“O Christ, why should I resist Thee!” he groaned. “Thou hast stripped me and made me see that my loss is good!”
The Christian laid his hands on the Maccabee’s head.
“Dost thou believe?” he asked.
“Will Christ accept me, coming because I must?”
“It is not laid down how we shall baptize in the thirst of a famine,” Nathan said, “yet He who sees fit to deny water never yet hath denied grace.”
But the Christian’s hand extended over the kneeling man was caught in a grip steadied with intense emotion. The unknown had seized him.
But for his feeling that this interruption was necessary to the welfare of another soul, the Christian would not have paused in his ministry.
The phantom straightened himself with a superb reinvestment of manhood.
“Thou, son of the Maccabee, Philadelphus!” he exclaimed to the kneeling man.
The Ephesian’s arms sank.
“Who art thou that knoweth me?” he asked in a dead voice.
“I am all that plague and sin hath left of thy servant Aquila,” the phantom declared.
The Maccabee lifted his face for what should follow this revelation. It was only a manifestation of his subjection to another will than his own. He was not interested—he who was hoping to die.
“Hear me, and curse me!” Aquila went on. “But save thy wife yet. I say unto thee, master, that she whom thou hast sheltered in the cavern is thy wife, Laodice!”
The Maccabee struggled up to his feet and gazed with stunned and unbelieving eyes at this wreck of his pagan servant, who went on precipitately.
“Her I plotted against at the instigation of Julian of Ephesus. Her, my mistress, Salome the Cyprian, robbed and hath impersonated thus long to her safety in the house of the Greek. This hour, through ignorance of thine own identity, through my fault, she hath gone reluctantly to his arms. Curse me and let me die!”
The Maccabee seized the hair at his temples. For a moment the awful gaze he bent upon Aquila seemed to show that the gentler spirit had been dislodged from his heart. Then he cried:
“God help us both, Aquila! My fault was greater than thine!”

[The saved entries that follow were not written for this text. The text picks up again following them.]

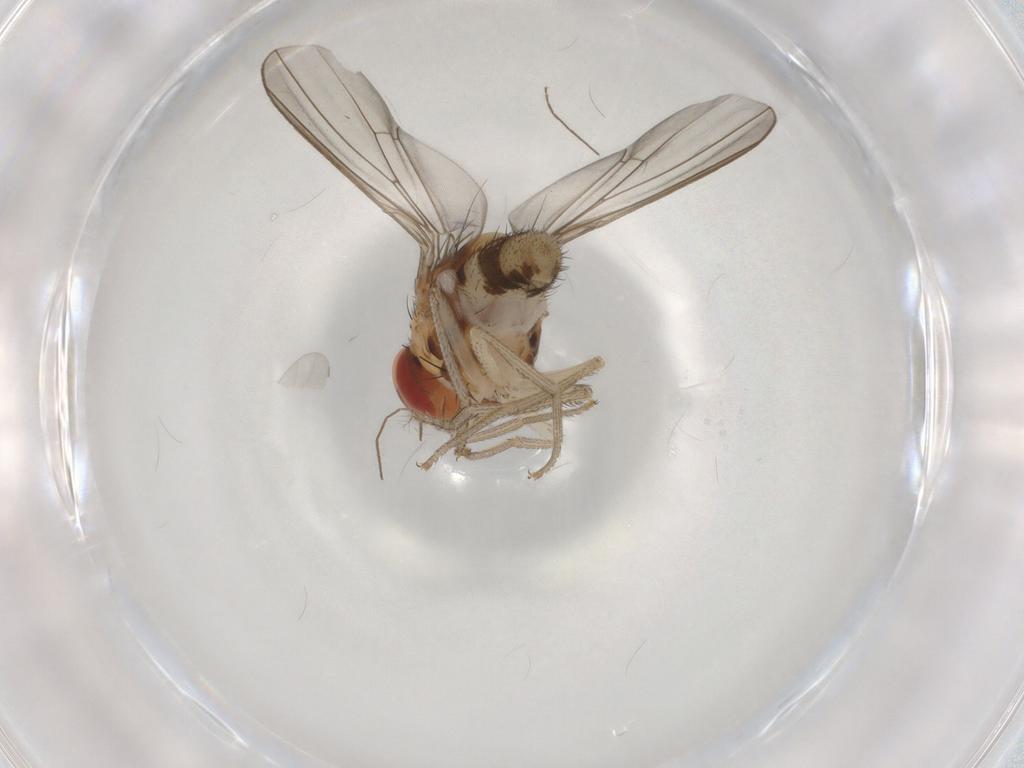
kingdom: Animalia
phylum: Arthropoda
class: Insecta
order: Diptera
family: Drosophilidae
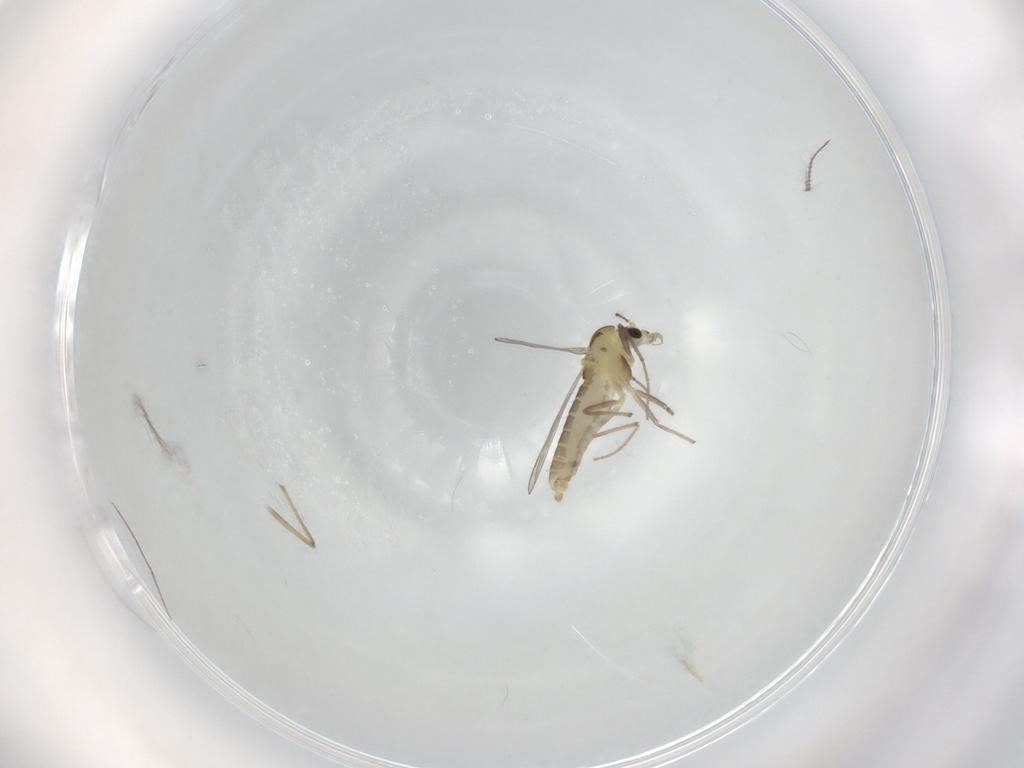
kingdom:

He turned and fled toward the house of the Greek.
The four legions of Titus swept after him.
Aquila lifted his eyes for the first time and gazed at Nathan.
“I cursed thee for sparing me to such an existence
as was mine!
Behold, father, thou didst bless me, instead.
I am ready to die.”
“Wait,” the Christian said peacefully.
A moment later, the Maccabee dashed into the andronitis of Amaryllis.
After him sprang a terrified servant crying:
“The Roman! The Roman is upon us!”
A roar of such magnitude that it penetrated the stone walls of Amaryllis’ house, swept in after the servant. Quaking menials began to pour into the hall. Among them came the blue-eyed girl, the athlete and Juventius the Swan. These three joined their mistress who stood under a hanging lamp. Into the passage from the court, left open by the frightened servants, swept the prolonged outcry of perishing Jerusalem. Over it all thundered the boom of the siege-engines shaking the earth.